На счастливом мамином лице, которое сияло и как бы светилось от радости, я увидел слёзы. Что мать была очень слёзливая, мы все хорошо знали. «Но чего ей сейчас плакать?» — подумал я.
— Почему вы плачете, мама?..
— Это я плачу для деда, чтобы не обижался, пусть ему не будет добра, — радостно прошептала она мне на ухо. — Знаешь, какое у нас чудо случилось?
— Какое?..
— А пропал я теперь, сиротиночка! Кахи! — вдруг раздался отчаянный крик деда, после чего дед зарыдал таким бешеным кашлем, что мел посыпался с потолка. Только в дудочках и петушках, что играли в дедовом кашле, где-то прорывалась отчаянная тоска. Я тогда быстро вскакиваю — и зырк через комин: ой! Прабабка лежит на столе под иконами, деда мать. Сложив ручки и вроде как улыбаясь по-своему, что уже никто теперь её не будет ни дразнить, ни упрекать за долгую жизнь, набегавшись и набив себе ноги за сто с лишним лет, лежит тихонечко, головой к царям, и князьям, и страшному суду. Закрылись всевидящие глазки, угасла народная страстная её энергия, и все её проклятия будто улетели из хаты вместе с душой. Ой, если бы кто знал, какая это радость, когда умирают прабабки — особенно зимой, в стареньких хатах! Какая это отрада! Хата сразу становится просторной, воздух чистый, и светло, как в раю. Я быстро слезаю с печи, оттуда — в дедовы валенки, и мимо нищих вылетаю стрелой на двор. А на дворе солнце греет. Голуби летают — никто их не проклинает. Пират весело играет цепью и проволокой. На рваной крыше кукарекает петух. Гуси с кабаном едят из одного корыта в полной гармонии. Воробьи чирикают. Отец строгает гроб. Снег тает. С крыши вода капает, с крыши вода капает... Вот я тогда влез на кучу лозы и давай качаться, и давай качаться, и давай качаться. А по дороге с вёдрами за водой идёт дед Захарко, дед-кузнец Захарко, идёт дед Захарко.

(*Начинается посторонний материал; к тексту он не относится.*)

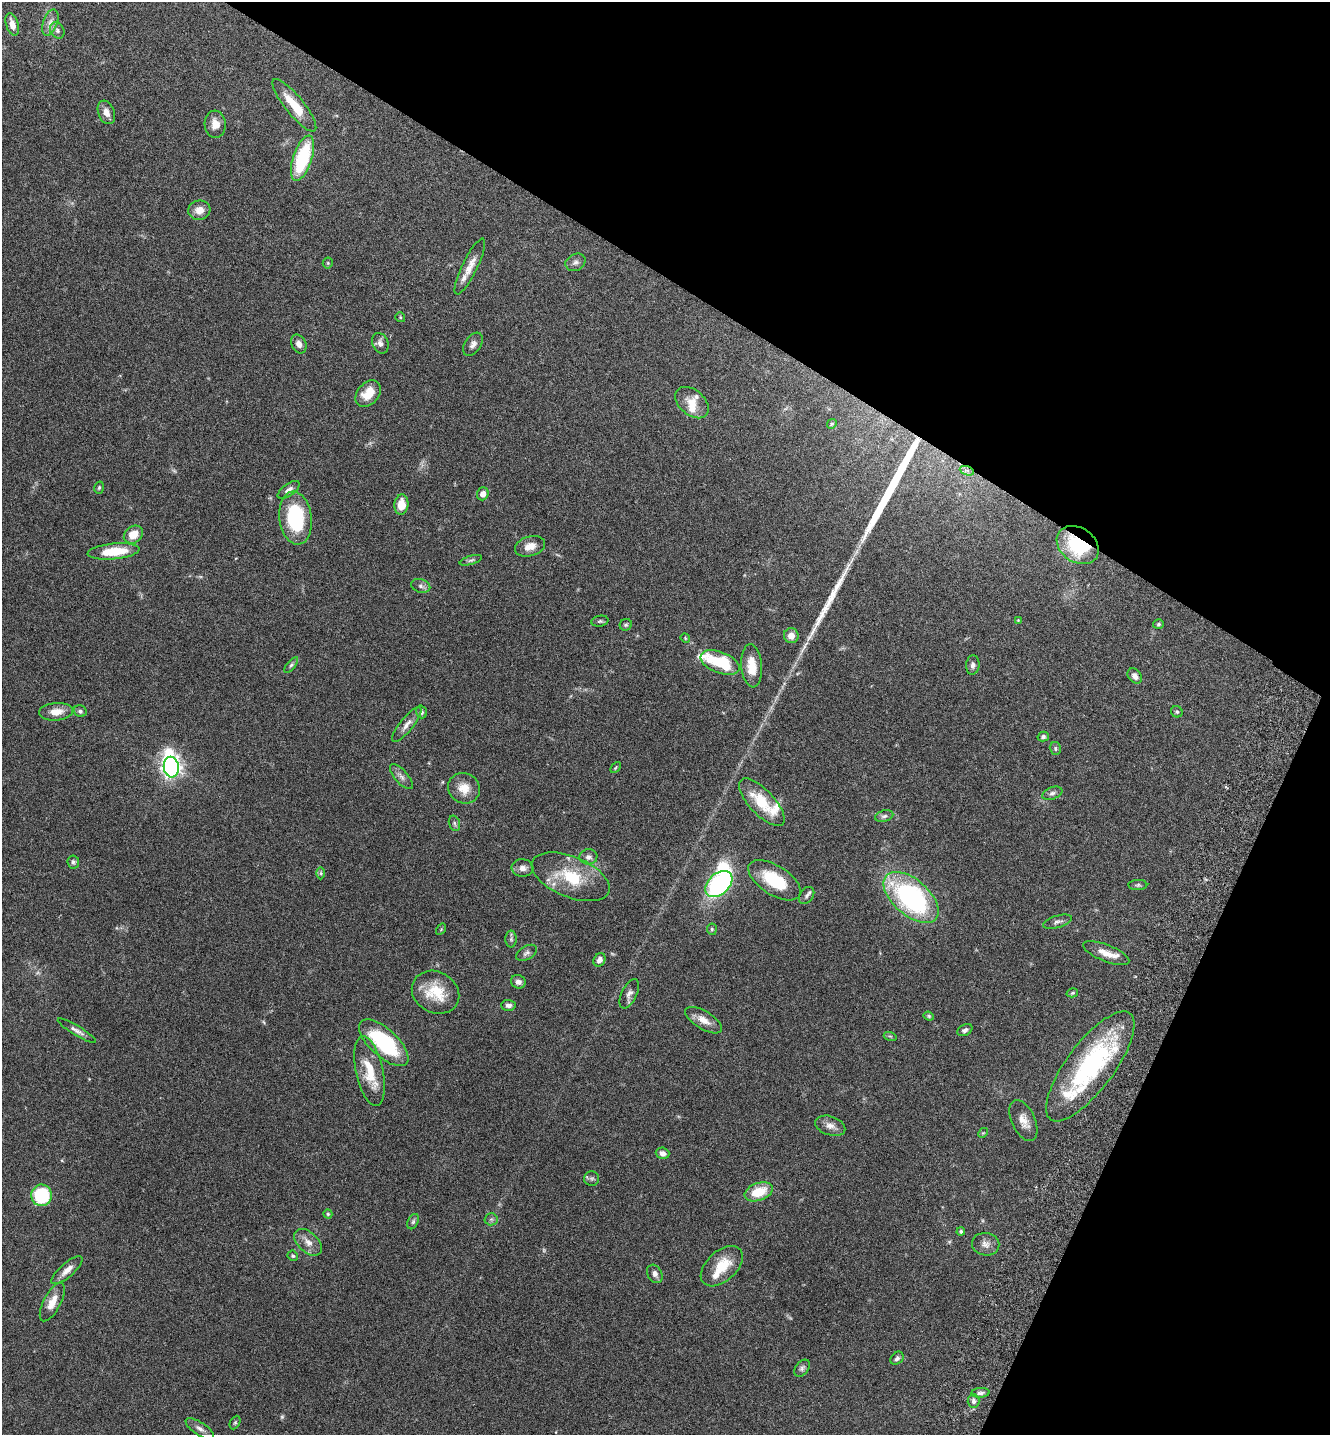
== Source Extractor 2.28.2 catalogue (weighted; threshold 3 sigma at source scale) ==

— Ой, дедушка, дедушка, у нас баба умерла. Честное слово, правда, — закричал я, счастливый, и начал хохотать.
— Ух ты, разбойник! — рассердился Захарко. — Так тебе уже смешно, всё тебе смешно, вот я тебе сейчас!.. Эй!

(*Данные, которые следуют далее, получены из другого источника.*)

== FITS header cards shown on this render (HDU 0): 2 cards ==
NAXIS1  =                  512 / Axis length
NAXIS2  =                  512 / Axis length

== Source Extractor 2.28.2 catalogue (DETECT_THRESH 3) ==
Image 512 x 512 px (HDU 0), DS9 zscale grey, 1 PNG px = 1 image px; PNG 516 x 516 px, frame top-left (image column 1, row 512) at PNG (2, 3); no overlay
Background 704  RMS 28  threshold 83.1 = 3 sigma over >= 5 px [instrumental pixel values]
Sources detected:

Откуда ни возьмись — рыжий бычок Мина, который любил бодаться, потому что рога чесались, а тут ещё кизяки к бокам примерзли и живот щекотали. Так он тогда, распахнув калитку своими зудящими рогами, и — гуру к Захарко! А тот начал ругать проклятого Мину и с криком: «Спасите, кишки выпускает!» — рухнул в лужу. Ой, как только наш верный Пират не увидел, как Мина бодает кузнеца Захарко, как гремят вёдра, кудахчут куры, отец делает гроб, с крыши вода капает — и как он не залаял! Закрякали утки, зашипели гуси, куры в панике, воробьи кто куда! А он, проклятый, как не подскочит, и, забыв, наверное, что он на привязи, кинулся догонять Мину, и натянул на проволоке через двор крещендо такую гулкую ноту, что проволока лопнула!
На какое-то мгновение наступила тишина.